Agrikultur: im Zug von Zürich nach Chur
01. Oktober 2019
Seit Jahren befasse ich mich mit Landwirtschaftsthemen. Nun sitze ich im Zug von Zürich nach Chur und frage mich: Wie nehme ich eigentlich die Landwirtschaft war? In der Kolumne des Büdner Bauers (Ausgabe 39) reflektiert Werner Hediger die Wahrnehmung der Landwirtschaft aus dem Fenster während einer Zugfahrt.
Seit Jahren befasse ich mich mit Landwirtschaftsthemen. Nun sitze ich im Zug von Zürich nach Chur und frage mich: Wie nehme ich eigentlich die Landwirtschaft war? Mein Blick über den Zürichsee findet kaum Spuren der Landwirtschaft; mit Ausnahme der Rebberge an der Goldküste. Das Bild ändert sich in der Linth-Ebene. Weite Wiesen und kleine Landwirtschaftsgebäude prägen den Talboden. Auf den Bauernhöfen fallen die Siloballen auf. Aber ich sehe keine Tiere. Als Kontrast dazu zeigen die Hänge ein Muster von Wald und extensiver Landwirtschaft. Wir fahren durch eine Industriezone, und dann tauchen vereinzelte Ackerkulturen auf und Hochspannungsleitungen.

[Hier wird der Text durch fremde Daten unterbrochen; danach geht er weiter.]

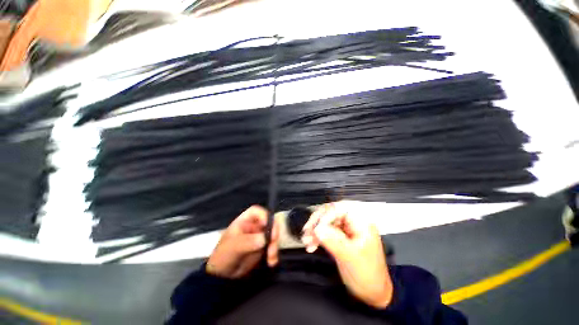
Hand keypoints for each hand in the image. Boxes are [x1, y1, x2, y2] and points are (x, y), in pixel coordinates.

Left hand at [206, 206, 278, 277]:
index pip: (256, 211)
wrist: (222, 277)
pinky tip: (272, 262)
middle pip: (268, 222)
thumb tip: (264, 239)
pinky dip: (274, 253)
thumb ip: (248, 241)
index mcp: (244, 221)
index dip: (264, 215)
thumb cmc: (223, 256)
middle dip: (273, 232)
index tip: (268, 225)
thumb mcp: (233, 247)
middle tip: (273, 243)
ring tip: (271, 258)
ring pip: (273, 235)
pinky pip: (272, 247)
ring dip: (274, 245)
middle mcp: (254, 226)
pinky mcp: (263, 248)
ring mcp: (259, 237)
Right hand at [302, 203, 392, 308]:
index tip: (316, 227)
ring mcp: (345, 229)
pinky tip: (310, 244)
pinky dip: (316, 236)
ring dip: (314, 230)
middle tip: (307, 232)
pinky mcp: (339, 237)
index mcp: (361, 222)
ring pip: (325, 221)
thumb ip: (334, 241)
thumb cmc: (368, 275)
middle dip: (317, 222)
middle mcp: (353, 222)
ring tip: (307, 240)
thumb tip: (317, 228)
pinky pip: (324, 231)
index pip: (340, 209)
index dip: (326, 215)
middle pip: (330, 213)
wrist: (371, 292)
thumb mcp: (351, 257)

Das Tal wird eng. Wir erreichen den Walensee mit seinen Tunnels und dem Blick auf die Churfirsten. Zwischen Wald und Fels erscheint auf der andern Seite Quinten. Mit seinen wenigen Häusern und Rebbergen wirkt es wie eine kultivierte Insel am schroffen Berg.
Walenstadt ist passiert, das Landschaftsbild ändert sich wieder: bewaldete Bergflanken, Wiesen am Talboden, kleine Rebberge am Fuss der Hänge. Der Graslandanteil erscheint mir hoch im nationalen Vergleich. Dann sehe ich die ersten Kühe. Also doch noch Weidewirtschaft, nicht nur intensive Tierhaltung. Doch plötzlich erscheinen Maisfelder direkt neben der Autobahn, nur noch Maisfelder. Nach Sargans wird das Tal wird weiter. Der Blick öffnet sich nach Liechtenstein, Gemüsekulturen sehe ich beidseits der Bahnlinie – doch nur kurz. Schon dominiert wieder der Ackerbau. Danach erscheinen die ersten Weinberge der Bündner Herrschaft, aber immer noch Maisfelder beidseits der Geleise.
In Landquart «entstehen moderne Arbeitsplätze». Diese haben wohl nichts mit Landwirtschaft zu tun, geht mir durch den Kopf. Weiterfahrt durch ein riesiges Bahnareal. Hier hat die Landwirtschaft keinen Platz. Zum Glück hilft die Raumplanung, Flächen offen zu halten für die Landwirtschaft und für ein abwechslungsreiches Landschaftsbild. Doch schon bald zeigt sich wieder ein neues Bild mit Ackerbau, Wiesen und Hochstammbäumen. Und schon wird das Tal wieder enger, aber die Landschaft auch vielfältiger und abwechslungsreicher mit Rebbergen, Wald, Wiesen, Maisfeldern und Kühen. Dann die Autobahn und der Rhein auf den beiden Seiten der Bahn. Wir fahren in Chur ein, und es zeigt sich nochmals ein anderes Bild der Landwirtschaft: Pferdehaltung. Doch was hat dies mit Landwirtschaft zu tun? Wer sind die Besitzer dieser Tiere, die wohl vornehmlich dem Freizeit- vergnügen dienen?
In Chur überlege ich mir: Wie habe ich nun die Landwirtschaft wahrgenommen? Eigentlich gar nicht, denn ich sah keine Bauern und Bäuerinnen, nur einzelne Landschaftselemente. Aber gerade diese vermitteln das Bild der Landwirtschaft, das wir individuell wahrnehmen, und über das wir möglicherweise urteilen. Ich habe also die Landwirtschaft in der letzten Stunde sehr wohl wahrgenommen und denke nun auch an Produkte, die sie liefert: Nahrungsmittel und prägende Landschaftselemente – kurz Agrikultur.
Dieser Beitrag erschien zeitgleich als Kolumne im «Bündner Bauer».